§ AIM OF THE EXERCISE
Reproduce the listing word for word, leaving every picture behind.
(ENTRIES SHOWN begins)
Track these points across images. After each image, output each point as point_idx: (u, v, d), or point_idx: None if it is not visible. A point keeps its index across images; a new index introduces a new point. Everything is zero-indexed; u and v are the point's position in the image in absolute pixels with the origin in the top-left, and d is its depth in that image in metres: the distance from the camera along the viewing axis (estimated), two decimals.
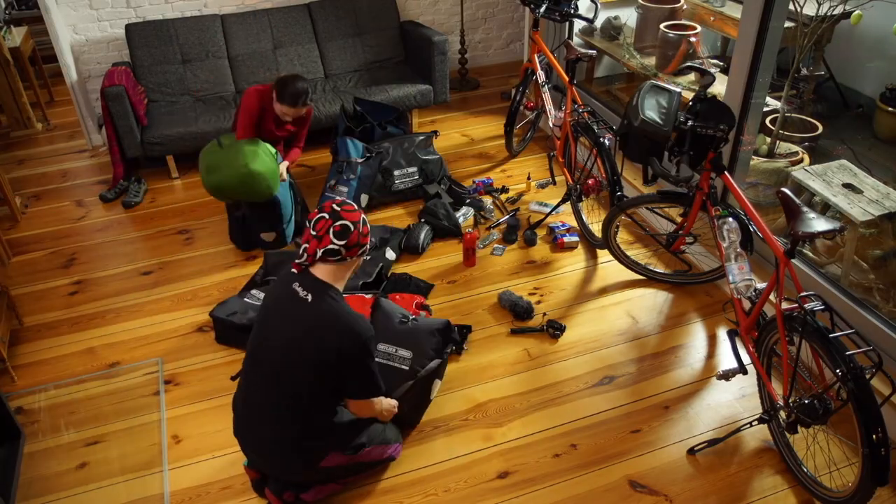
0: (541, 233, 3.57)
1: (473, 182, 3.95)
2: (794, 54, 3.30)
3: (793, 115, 3.55)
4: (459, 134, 4.60)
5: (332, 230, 1.98)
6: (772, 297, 2.55)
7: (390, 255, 3.31)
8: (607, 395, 2.64)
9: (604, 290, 3.17)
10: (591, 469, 2.37)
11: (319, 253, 1.99)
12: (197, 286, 3.28)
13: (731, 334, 2.53)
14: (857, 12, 3.34)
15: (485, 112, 4.88)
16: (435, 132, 4.02)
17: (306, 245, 2.01)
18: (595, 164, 3.27)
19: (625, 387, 2.68)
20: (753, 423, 2.40)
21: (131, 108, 3.89)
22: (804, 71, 3.68)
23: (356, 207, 2.07)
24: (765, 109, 3.10)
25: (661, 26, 4.06)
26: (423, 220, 3.57)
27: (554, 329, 2.91)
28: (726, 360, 2.78)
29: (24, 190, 4.17)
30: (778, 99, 3.44)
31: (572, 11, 3.48)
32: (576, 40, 4.59)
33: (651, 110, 2.57)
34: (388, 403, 2.25)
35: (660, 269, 3.24)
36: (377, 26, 4.72)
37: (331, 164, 3.72)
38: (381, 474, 2.36)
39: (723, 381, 2.64)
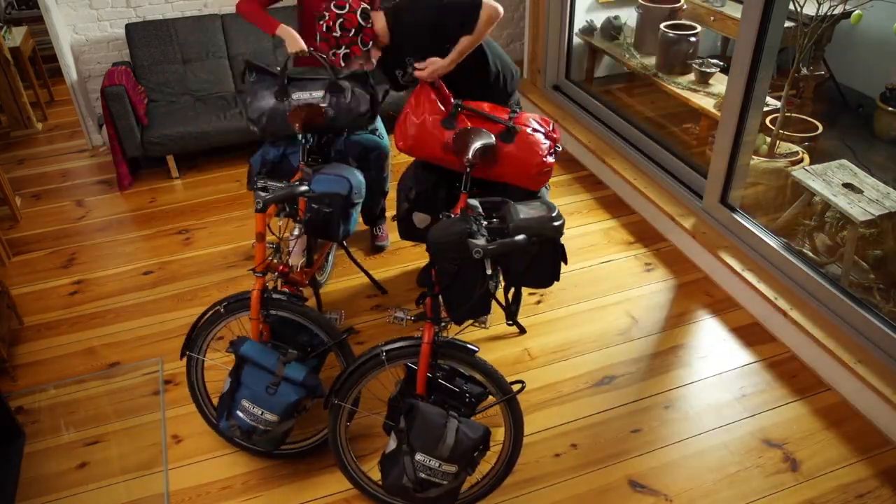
0: None
1: None
2: (794, 54, 3.30)
3: (793, 114, 3.55)
4: None
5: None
6: None
7: None
8: (607, 395, 2.64)
9: (604, 290, 3.17)
10: (591, 469, 2.37)
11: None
12: (197, 286, 3.28)
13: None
14: (857, 12, 3.34)
15: None
16: None
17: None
18: None
19: (625, 387, 2.68)
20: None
21: (131, 108, 3.89)
22: (804, 71, 3.68)
23: None
24: (765, 109, 3.10)
25: (661, 26, 4.07)
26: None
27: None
28: (726, 360, 2.78)
29: (24, 190, 4.17)
30: (778, 99, 3.44)
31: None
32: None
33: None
34: None
35: None
36: None
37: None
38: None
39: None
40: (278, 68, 2.75)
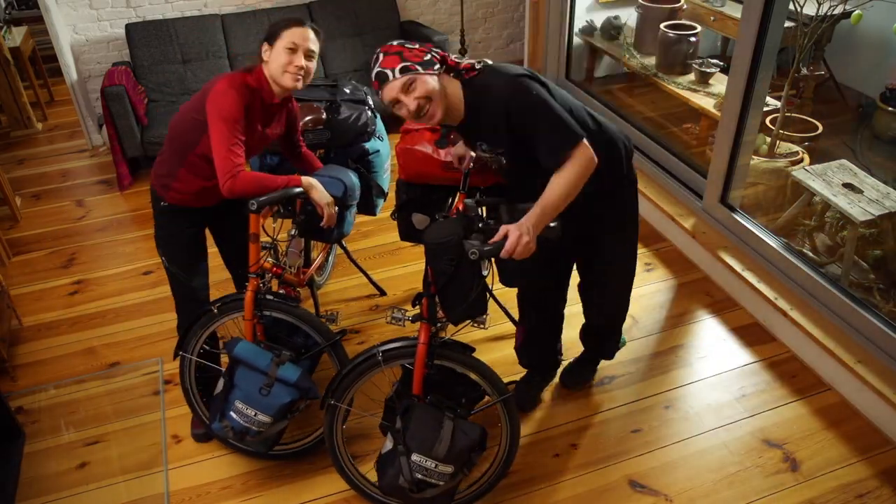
0: None
1: None
2: (794, 54, 3.30)
3: (793, 114, 3.55)
4: None
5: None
6: None
7: None
8: (607, 395, 2.64)
9: None
10: (591, 469, 2.37)
11: None
12: None
13: None
14: (857, 12, 3.34)
15: None
16: None
17: None
18: None
19: (625, 387, 2.68)
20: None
21: (131, 108, 3.89)
22: (804, 71, 3.68)
23: None
24: (765, 109, 3.10)
25: (661, 26, 4.06)
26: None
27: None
28: (726, 360, 2.78)
29: (24, 190, 4.17)
30: (778, 99, 3.44)
31: None
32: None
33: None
34: None
35: None
36: (377, 26, 4.72)
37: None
38: None
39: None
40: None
(ENTRIES SHOWN ends)
§ TASK RESPONSE
Track these points across images. After each image, output each point as point_idx: (u, v, d), or point_idx: None if it is not visible. A point keeps its index across images; a new index introduces a new point. Everything is zero-indexed; u and v are the point's position in the image in absolute pixels with the origin in the top-left, and d is its depth in that image in metres: the distance from the camera along the viewing axis (estimated), two decimals.
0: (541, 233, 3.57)
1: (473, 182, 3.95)
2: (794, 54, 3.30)
3: (793, 115, 3.55)
4: (459, 134, 4.60)
5: (332, 230, 1.98)
6: (772, 297, 2.55)
7: (390, 255, 3.31)
8: (607, 395, 2.64)
9: (604, 290, 3.17)
10: (591, 469, 2.37)
11: (319, 253, 1.99)
12: (197, 286, 3.28)
13: (731, 334, 2.53)
14: (857, 12, 3.34)
15: (485, 112, 4.88)
16: (435, 132, 4.02)
17: (306, 245, 2.01)
18: (595, 164, 3.27)
19: (625, 387, 2.68)
20: (753, 423, 2.40)
21: (131, 108, 3.89)
22: (804, 71, 3.68)
23: (356, 207, 2.07)
24: (765, 109, 3.10)
25: (661, 26, 4.06)
26: (423, 220, 3.57)
27: (554, 329, 2.91)
28: (726, 360, 2.78)
29: (24, 190, 4.17)
30: (778, 99, 3.44)
31: (572, 11, 3.48)
32: (576, 40, 4.59)
33: (651, 110, 2.57)
34: (388, 403, 2.25)
35: (660, 269, 3.24)
36: (377, 26, 4.72)
37: (331, 164, 3.72)
38: (381, 474, 2.36)
39: (723, 381, 2.64)
0: None
1: None
2: (794, 54, 3.30)
3: (793, 114, 3.55)
4: None
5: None
6: None
7: None
8: (607, 395, 2.64)
9: (604, 290, 3.17)
10: (591, 469, 2.37)
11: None
12: (197, 286, 3.28)
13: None
14: (857, 12, 3.34)
15: None
16: None
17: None
18: None
19: (625, 387, 2.68)
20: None
21: (131, 108, 3.89)
22: (804, 71, 3.68)
23: None
24: (765, 109, 3.10)
25: (661, 26, 4.07)
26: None
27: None
28: (726, 360, 2.78)
29: (24, 190, 4.17)
30: (778, 99, 3.44)
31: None
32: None
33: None
34: None
35: None
36: None
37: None
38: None
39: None
40: (278, 68, 2.75)
0: None
1: None
2: (794, 54, 3.30)
3: (793, 114, 3.55)
4: None
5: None
6: None
7: None
8: (607, 395, 2.64)
9: None
10: (591, 469, 2.37)
11: None
12: None
13: None
14: (857, 12, 3.34)
15: None
16: None
17: None
18: None
19: (625, 387, 2.68)
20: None
21: (131, 108, 3.89)
22: (804, 71, 3.68)
23: None
24: (765, 109, 3.10)
25: (661, 26, 4.06)
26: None
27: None
28: (726, 360, 2.78)
29: (24, 190, 4.17)
30: (778, 99, 3.44)
31: None
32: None
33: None
34: None
35: None
36: (377, 26, 4.72)
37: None
38: None
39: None
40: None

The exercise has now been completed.